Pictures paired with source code
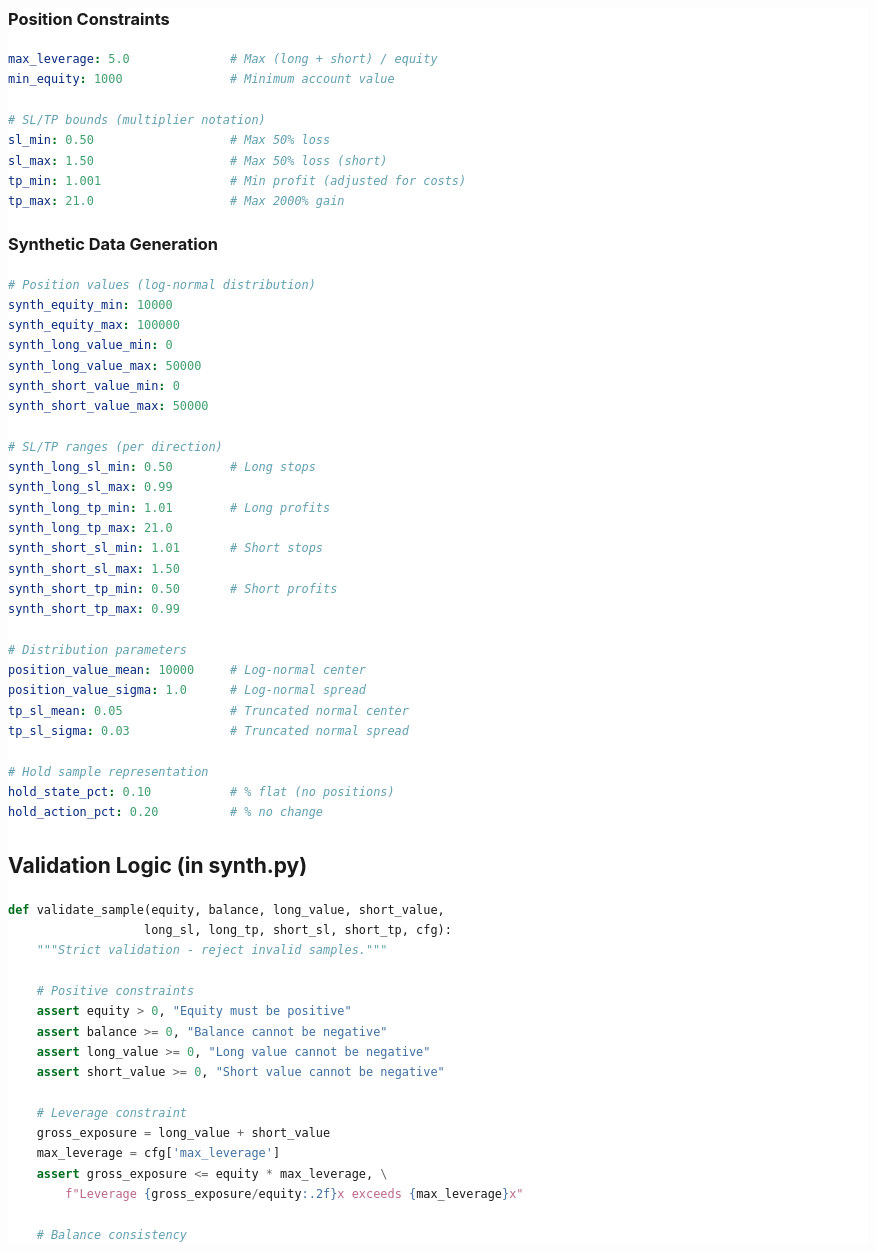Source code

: ### Position Constraints
```yaml
max_leverage: 5.0              # Max (long + short) / equity
min_equity: 1000               # Minimum account value

# SL/TP bounds (multiplier notation)
sl_min: 0.50                   # Max 50% loss
sl_max: 1.50                   # Max 50% loss (short)
tp_min: 1.001                  # Min profit (adjusted for costs)
tp_max: 21.0                   # Max 2000% gain
```

### Synthetic Data Generation
```yaml
# Position values (log-normal distribution)
synth_equity_min: 10000
synth_equity_max: 100000
synth_long_value_min: 0
synth_long_value_max: 50000
synth_short_value_min: 0
synth_short_value_max: 50000

# SL/TP ranges (per direction)
synth_long_sl_min: 0.50        # Long stops
synth_long_sl_max: 0.99
synth_long_tp_min: 1.01        # Long profits
synth_long_tp_max: 21.0
synth_short_sl_min: 1.01       # Short stops
synth_short_sl_max: 1.50
synth_short_tp_min: 0.50       # Short profits
synth_short_tp_max: 0.99

# Distribution parameters
position_value_mean: 10000     # Log-normal center
position_value_sigma: 1.0      # Log-normal spread
tp_sl_mean: 0.05               # Truncated normal center
tp_sl_sigma: 0.03              # Truncated normal spread

# Hold sample representation
hold_state_pct: 0.10           # % flat (no positions)
hold_action_pct: 0.20          # % no change
```

## Validation Logic (in synth.py)

```python
def validate_sample(equity, balance, long_value, short_value, 
                   long_sl, long_tp, short_sl, short_tp, cfg):
    """Strict validation - reject invalid samples."""
    
    # Positive constraints
    assert equity > 0, "Equity must be positive"
    assert balance >= 0, "Balance cannot be negative"
    assert long_value >= 0, "Long value cannot be negative"
    assert short_value >= 0, "Short value cannot be negative"
    
    # Leverage constraint
    gross_exposure = long_value + short_value
    max_leverage = cfg['max_leverage']
    assert gross_exposure <= equity * max_leverage, \
        f"Leverage {gross_exposure/equity:.2f}x exceeds {max_leverage}x"
    
    # Balance consistency
```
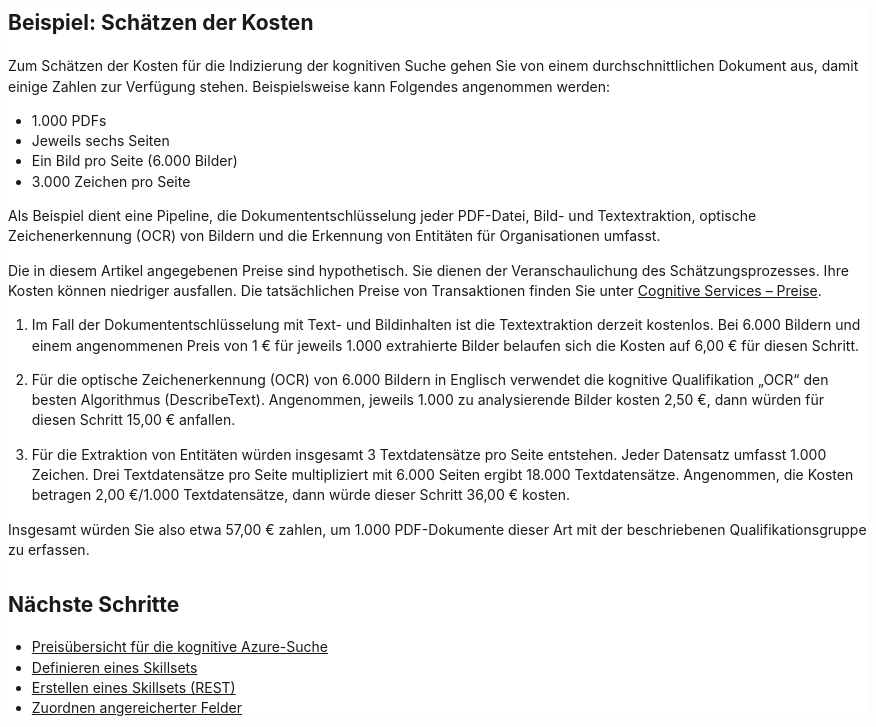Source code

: ## <a name="example-estimate-costs"></a>Beispiel: Schätzen der Kosten

Zum Schätzen der Kosten für die Indizierung der kognitiven Suche gehen Sie von einem durchschnittlichen Dokument aus, damit einige Zahlen zur Verfügung stehen. Beispielsweise kann Folgendes angenommen werden:

+ 1\.000 PDFs
+ Jeweils sechs Seiten
+ Ein Bild pro Seite (6.000 Bilder)
+ 3\.000 Zeichen pro Seite

Als Beispiel dient eine Pipeline, die Dokumententschlüsselung jeder PDF-Datei, Bild- und Textextraktion, optische Zeichenerkennung (OCR) von Bildern und die Erkennung von Entitäten für Organisationen umfasst.

Die in diesem Artikel angegebenen Preise sind hypothetisch. Sie dienen der Veranschaulichung des Schätzungsprozesses. Ihre Kosten können niedriger ausfallen. Die tatsächlichen Preise von Transaktionen finden Sie unter [Cognitive Services – Preise](https://azure.microsoft.com/pricing/details/cognitive-services).

1. Im Fall der Dokumententschlüsselung mit Text- und Bildinhalten ist die Textextraktion derzeit kostenlos. Bei 6.000 Bildern und einem angenommenen Preis von 1 € für jeweils 1.000 extrahierte Bilder belaufen sich die Kosten auf 6,00 € für diesen Schritt.

2. Für die optische Zeichenerkennung (OCR) von 6.000 Bildern in Englisch verwendet die kognitive Qualifikation „OCR“ den besten Algorithmus (DescribeText). Angenommen, jeweils 1.000 zu analysierende Bilder kosten 2,50 €, dann würden für diesen Schritt 15,00 € anfallen.

3. Für die Extraktion von Entitäten würden insgesamt 3 Textdatensätze pro Seite entstehen. Jeder Datensatz umfasst 1.000 Zeichen. Drei Textdatensätze pro Seite multipliziert mit 6.000 Seiten ergibt 18.000 Textdatensätze. Angenommen, die Kosten betragen 2,00 €/1.000 Textdatensätze, dann würde dieser Schritt 36,00 € kosten.

Insgesamt würden Sie also etwa 57,00 € zahlen, um 1.000 PDF-Dokumente dieser Art mit der beschriebenen Qualifikationsgruppe zu erfassen.

## <a name="next-steps"></a>Nächste Schritte
+ [Preisübersicht für die kognitive Azure-Suche](https://azure.microsoft.com/pricing/details/search/)
+ [Definieren eines Skillsets](cognitive-search-defining-skillset.md)
+ [Erstellen eines Skillsets (REST)](/rest/api/searchservice/create-skillset)
+ [Zuordnen angereicherter Felder](cognitive-search-output-field-mapping.md)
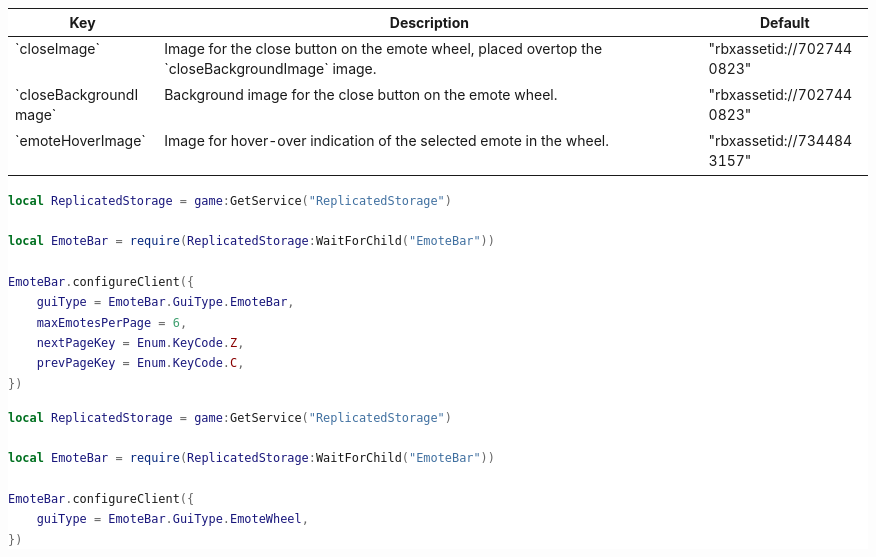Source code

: <table>
<thead>
	<tr>
		<th>Key</th>
		<th>Description</th>
		<th>Default</th>
	</tr>
</thead>
<tbody>
	<tr>
		<td>`closeImage`</td>
		<td>Image for the close button on the emote wheel, placed overtop the `closeBackgroundImage` image.</td>
		<td>"rbxassetid://7027440823"</td>
	</tr>
	<tr>
		<td>`closeBackgroundImage`</td>
		<td>Background image for the close button on the emote wheel.</td>
		<td>"rbxassetid://7027440823"</td>
	</tr>
	<tr>
		<td>`emoteHoverImage`</td>
		<td>Image for hover-over indication of the selected emote in the wheel.</td>
		<td>"rbxassetid://7344843157"</td>
	</tr>
</tbody>
</table>
</TabItem>
</Tabs>

```lua title='LocalScript - Emote Bar' highlight='5-10'
local ReplicatedStorage = game:GetService("ReplicatedStorage")

local EmoteBar = require(ReplicatedStorage:WaitForChild("EmoteBar"))

EmoteBar.configureClient({
	guiType = EmoteBar.GuiType.EmoteBar,
	maxEmotesPerPage = 6,
	nextPageKey = Enum.KeyCode.Z,
	prevPageKey = Enum.KeyCode.C,
})
```

```lua title='LocalScript - Emote Wheel' highlight='5-7'
local ReplicatedStorage = game:GetService("ReplicatedStorage")

local EmoteBar = require(ReplicatedStorage:WaitForChild("EmoteBar"))

EmoteBar.configureClient({
	guiType = EmoteBar.GuiType.EmoteWheel,
})
```
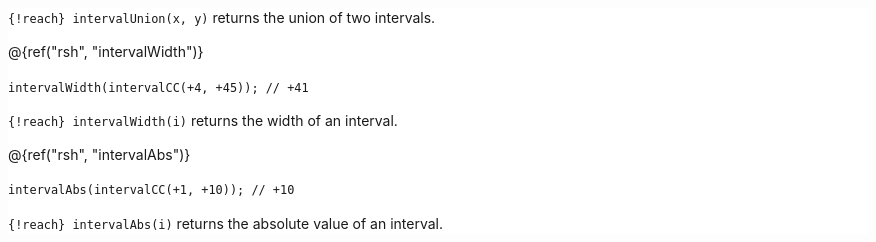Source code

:  `{!reach} intervalUnion(x, y)` returns the union of two intervals.

@{ref("rsh", "intervalWidth")}
```reach
intervalWidth(intervalCC(+4, +45)); // +41 
```


 `{!reach} intervalWidth(i)` returns the width of an interval.

@{ref("rsh", "intervalAbs")}
```reach
intervalAbs(intervalCC(+1, +10)); // +10 
```


 `{!reach} intervalAbs(i)` returns the absolute value of an interval.

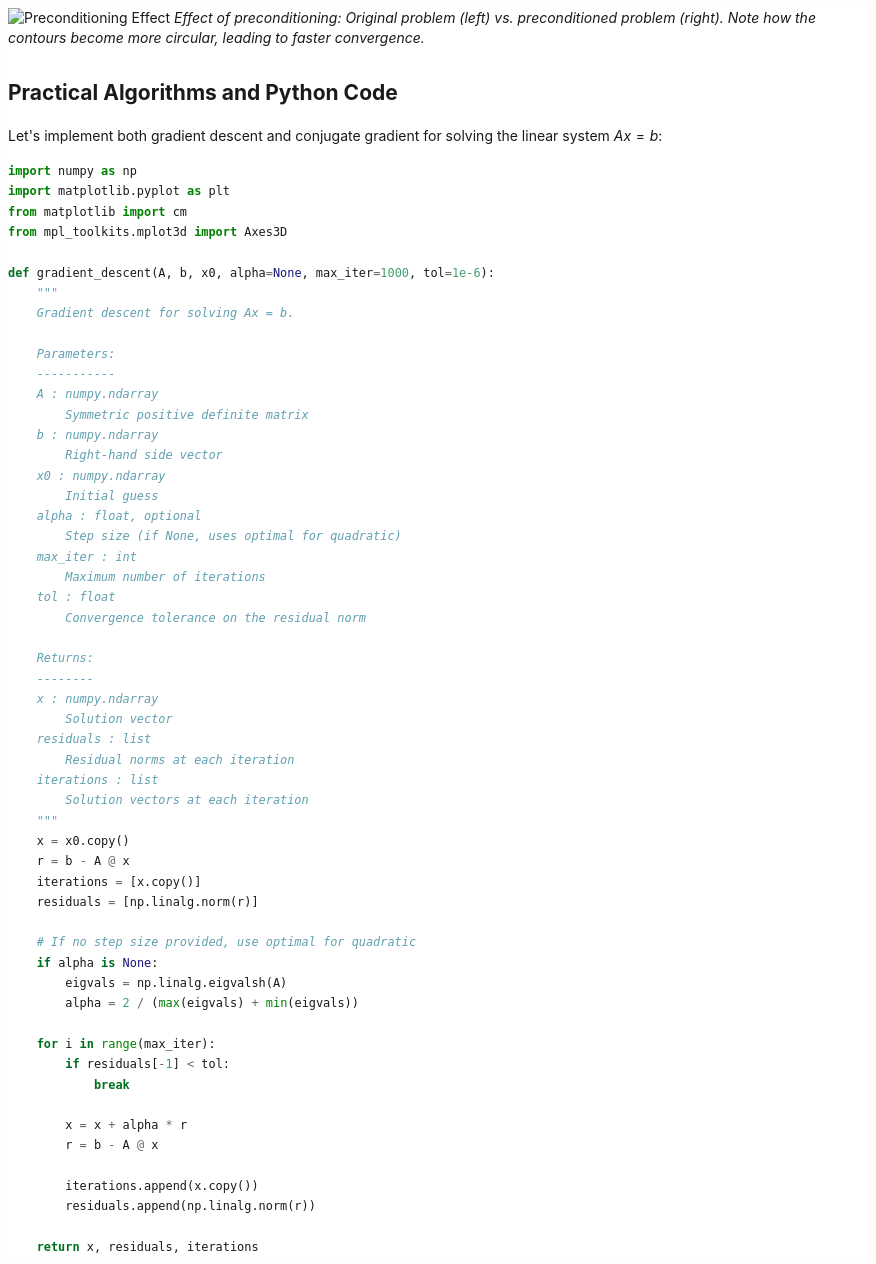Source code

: ![Preconditioning Effect](https://claude.ai/assets/images/preconditioning-effect.png) _Effect of preconditioning: Original problem (left) vs. preconditioned problem (right). Note how the contours become more circular, leading to faster convergence._

## Practical Algorithms and Python Code

Let's implement both gradient descent and conjugate gradient for solving the linear system $Ax = b$:

```python
import numpy as np
import matplotlib.pyplot as plt
from matplotlib import cm
from mpl_toolkits.mplot3d import Axes3D

def gradient_descent(A, b, x0, alpha=None, max_iter=1000, tol=1e-6):
    """
    Gradient descent for solving Ax = b.
    
    Parameters:
    -----------
    A : numpy.ndarray
        Symmetric positive definite matrix
    b : numpy.ndarray
        Right-hand side vector
    x0 : numpy.ndarray
        Initial guess
    alpha : float, optional
        Step size (if None, uses optimal for quadratic)
    max_iter : int
        Maximum number of iterations
    tol : float
        Convergence tolerance on the residual norm
        
    Returns:
    --------
    x : numpy.ndarray
        Solution vector
    residuals : list
        Residual norms at each iteration
    iterations : list
        Solution vectors at each iteration
    """
    x = x0.copy()
    r = b - A @ x
    iterations = [x.copy()]
    residuals = [np.linalg.norm(r)]
    
    # If no step size provided, use optimal for quadratic
    if alpha is None:
        eigvals = np.linalg.eigvalsh(A)
        alpha = 2 / (max(eigvals) + min(eigvals))
    
    for i in range(max_iter):
        if residuals[-1] < tol:
            break
            
        x = x + alpha * r
        r = b - A @ x
        
        iterations.append(x.copy())
        residuals.append(np.linalg.norm(r))
    
    return x, residuals, iterations

```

* What is needed
Pull out the lines above in which the word "stops" appears.

* Solution for this exercise
synth_long_sl_min: 0.50        # Long stops
synth_short_sl_min: 1.01       # Short stops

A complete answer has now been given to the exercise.